## TASK
Rewrite the text of the items below, changing "sản phẩm" to "mặt hàng" wherever it appears and keeping everything else the same. Leave the pictures out of your answer.

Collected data
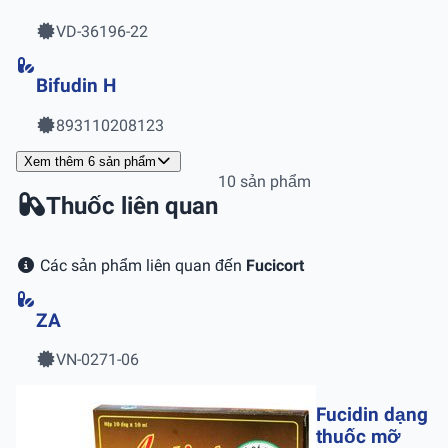
VD-36196-22
Bifudin H
893110208123
Xem thêm 6 sản phẩm
10 sản phẩm
Thuốc liên quan
Các sản phẩm liên quan đến
Fucicort
ZA
VN-0271-06
Fucidin dạng
thuốc mỡ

## REPLY
VD-36196-22
Bifudin H
893110208123
Xem thêm 6 mặt hàng
10 mặt hàng
Thuốc liên quan
Các mặt hàng liên quan đến
Fucicort
ZA
VN-0271-06
Fucidin dạng
thuốc mỡ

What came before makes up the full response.